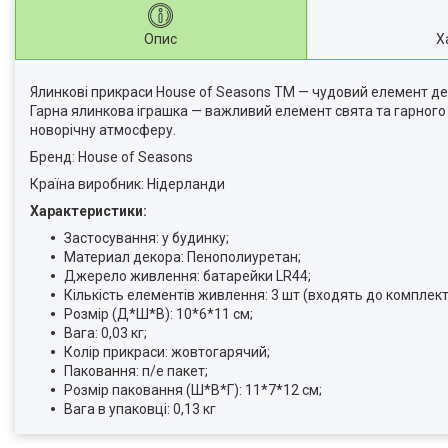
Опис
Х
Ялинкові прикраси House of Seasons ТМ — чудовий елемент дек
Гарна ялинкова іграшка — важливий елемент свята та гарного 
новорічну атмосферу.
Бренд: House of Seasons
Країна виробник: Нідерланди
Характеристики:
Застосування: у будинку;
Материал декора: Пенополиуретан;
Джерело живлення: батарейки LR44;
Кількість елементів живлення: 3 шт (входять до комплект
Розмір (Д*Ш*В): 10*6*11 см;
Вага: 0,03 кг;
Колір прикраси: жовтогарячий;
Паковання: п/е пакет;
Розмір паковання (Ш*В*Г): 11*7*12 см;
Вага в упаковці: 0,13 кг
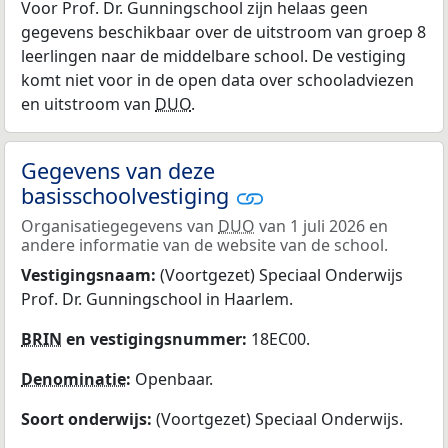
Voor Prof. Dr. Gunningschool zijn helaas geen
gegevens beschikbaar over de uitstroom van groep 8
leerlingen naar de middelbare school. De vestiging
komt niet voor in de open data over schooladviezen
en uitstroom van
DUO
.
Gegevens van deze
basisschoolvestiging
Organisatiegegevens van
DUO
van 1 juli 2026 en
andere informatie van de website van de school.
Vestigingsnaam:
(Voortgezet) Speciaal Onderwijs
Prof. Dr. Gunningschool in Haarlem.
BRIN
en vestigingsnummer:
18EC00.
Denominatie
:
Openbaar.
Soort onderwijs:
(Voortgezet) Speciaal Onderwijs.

### WHAT IS EXPECTED
Only the lines above that hold "uitstroom" are wanted. Show every one of them.

### ANSWER SECTION
gegevens beschikbaar over de uitstroom van groep 8
en uitstroom van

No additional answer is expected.